At the last auction, CBN rolled over a total of N374.67 billion across the 91-182- and 364-day tenors and sold only N374.67 billion.

The apex bank sold N352.17 billion worth of the one-year bills despite seeing subscriptions worth N460.40 billion.

This was after the CBN signalled that market rates were going to rise in tandem with the monetary policy rate, which was increased by 50 basis points to 27.25 percent.

Nigeria’s one-year Treasury bills yield increased to 26.02 percent at the primary auction Wednesday, as authorities continue on the path of aggressive monetary tightening.

The yield on the long end of the curve increased to 26.02 percent from 24.77 percent, the highest since August.

Similarly, shorter-dated instruments were met with rich investors’ appetite compared to the last auction.

The 91-day bill was oversubscribed by 28.2 percent of the N13.14 billion offered; however, only the amount offered was sold.

While the 182-day bill got N12.58 billion in subscriptions, the CBN sold only N9.35 billion.

Yields on the 182-day and 91-day bills remained the same as the last three auctions at 19.17 percent and 17.75 percent, respectively.

The CBN plans to issue N2.20 trillion in Treasury bills during the fourth quarter of 2024, matching the amount set to mature from September to November this year.

The amount to be offered in Q4 is 41.03 percent higher than N1.56 trillion issued in the preceding (third) quarter of 2024.

Thursday, November 7

Bank of England expected to cut interest rate

The monetary policymakers of the Bank of England will on Thursday decide on its benchmark interest rate, but investors are betting on a quarter percentage point rate cut.

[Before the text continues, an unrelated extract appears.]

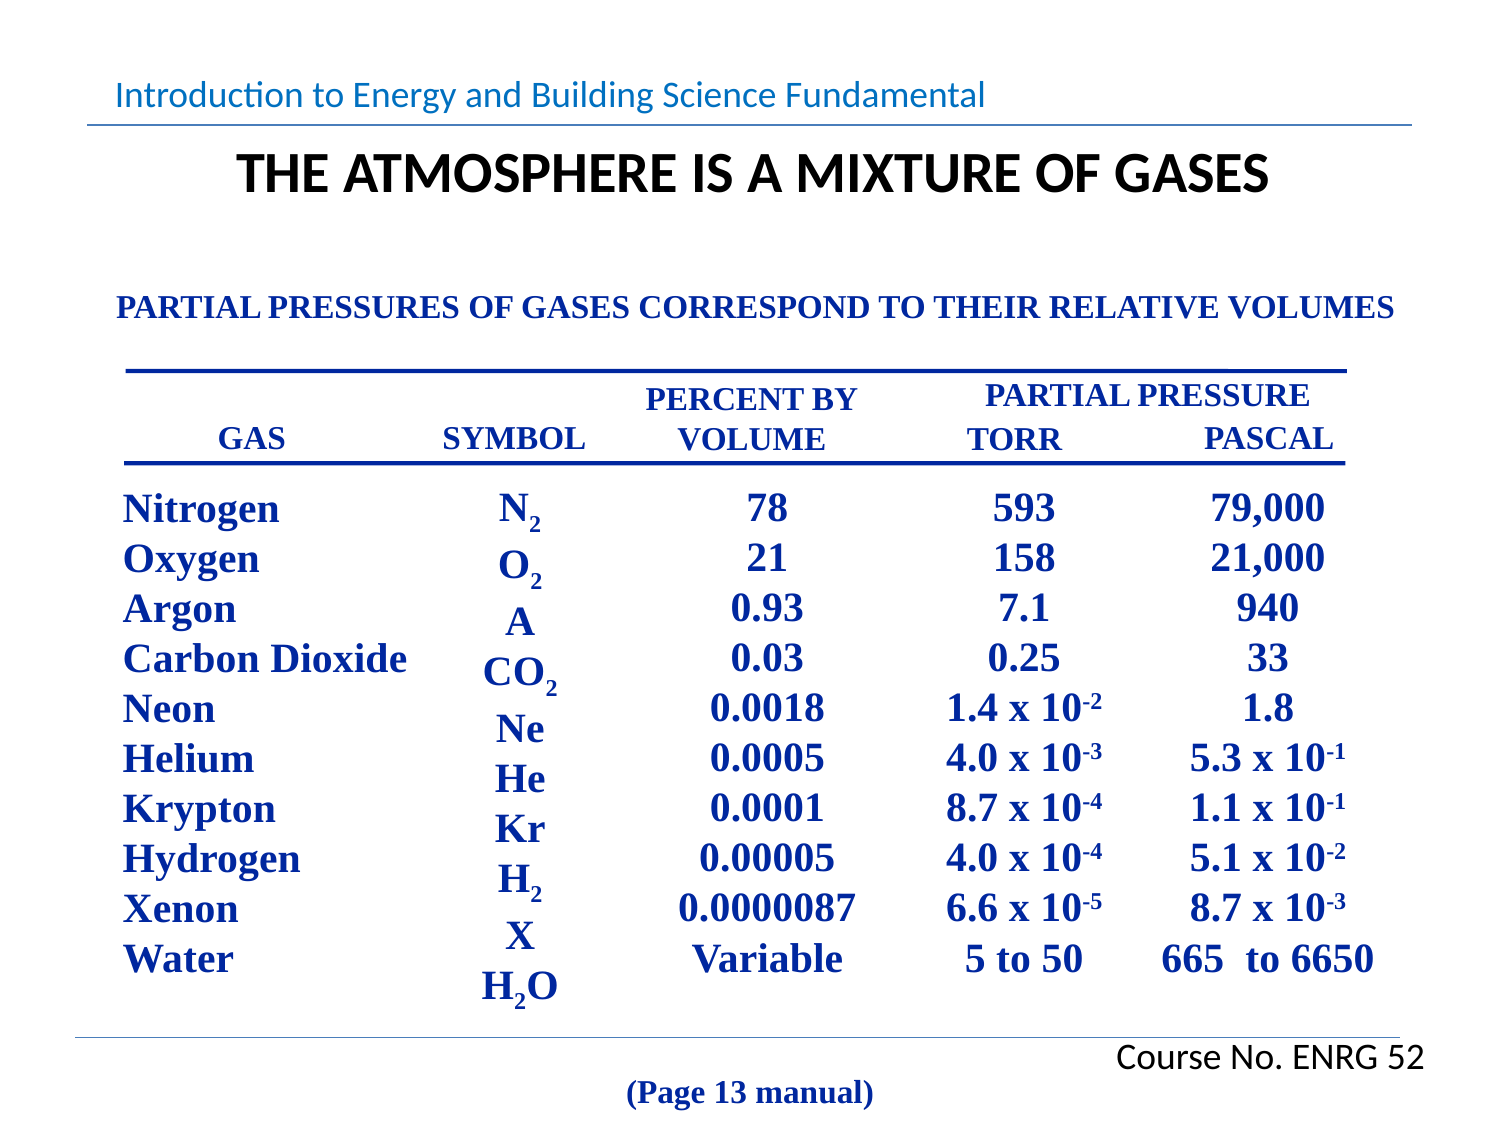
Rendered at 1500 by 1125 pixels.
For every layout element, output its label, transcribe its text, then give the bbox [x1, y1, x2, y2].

text_box THE ATMOSPHERE IS A MIXTURE OF GASES [221, 127, 1286, 212]
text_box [92, 277, 1420, 1039]
text_box (Page 13 manual) [611, 1063, 889, 1118]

At the last meeting held in September, BoE governor Andrew Bailey signalled that rates are “now gradually on the path down” as the borrowing costs were held steady at 5 percent.

Bailey said inflation had “come down a long way” but warned the bank would need to see more evidence that it will remain low before cutting rates further.

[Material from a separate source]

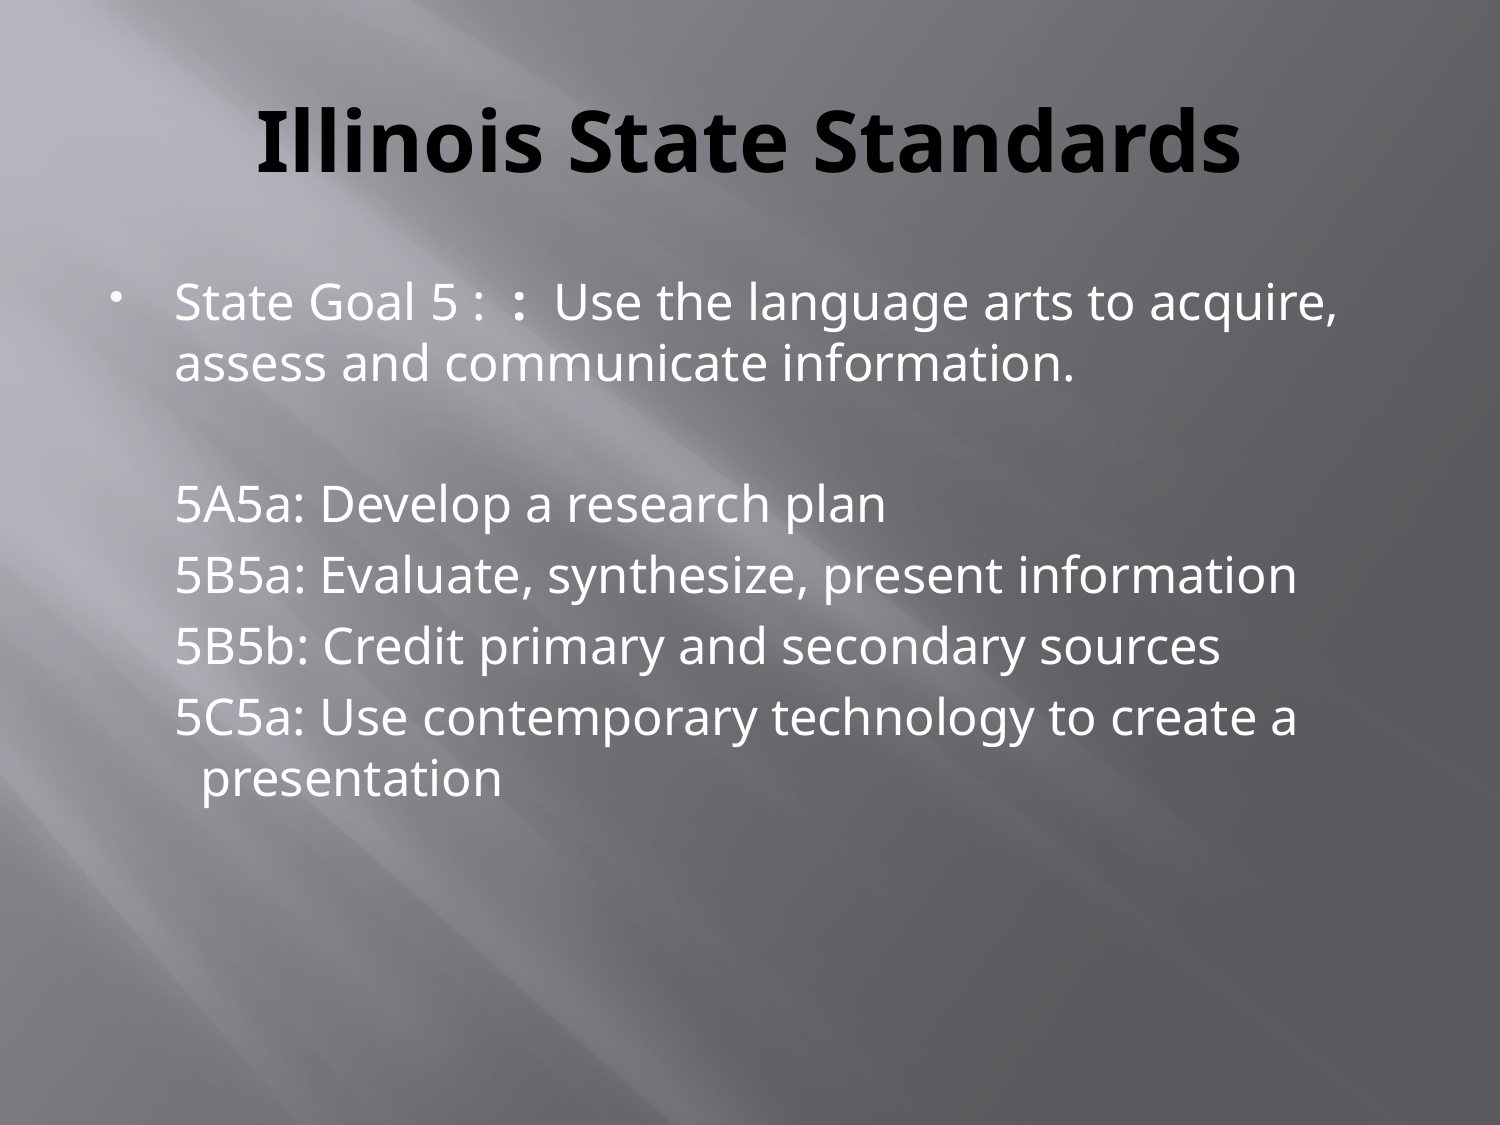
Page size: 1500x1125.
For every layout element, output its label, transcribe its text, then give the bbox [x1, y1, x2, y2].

list State Goal 5 : : Use the language arts to acquire, assess and communicate information. 5A5a: Develop a research plan 5B5a: Evaluate, synthesize, present information 5B5b: Credit primary and secondary sources 5C5a: Use contemporary technology to create a presentation [75, 262, 1425, 1035]
title Illinois State Standards [75, 45, 1425, 233]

The decision to hold rates comes as prices continue to rise slightly faster than the bank’s target, with inflation remaining at 2.2 percent last month.

Experts are predicting the bank will cut rates further in November, as Thursday’s decision is the penultimate for this year.

Friday, November 8

FAO to release global food prices report for October

The Food and Agricultural Organisation (FAO) will be releasing its report on global food prices on Friday.

In September, global food prices rose to the highest in three months, led by sugar.

The UFAO price index, which tracks changes in the international prices of a set of globally traded food commodities, averaged 124.4 points in September, up 3 percent from its revised August level.

The FAO Sugar Price Index registered the largest increase in September, rising by 10.4 percent. This was driven by worsening crop prospects in Brazil and concerns that India’s decision to lift restrictions on sugarcane use for ethanol production may affect export availability from the country.

Cereal prices increased by three percent, led by higher wheat and maize export prices. International wheat prices increased due largely to concerns over excessively wet conditions in Canada and the European Union, though this was partly offset by competitively priced supplies from the Black Sea region.

World maize prices also climbed, influenced by low water levels on key transportation routes along the Madeira River in Brazil and the Mississippi River in the United States of America. By contrast, the FAO All Rice Price Index declined by 0.7 percent, partly reflecting generally quiet trading activities.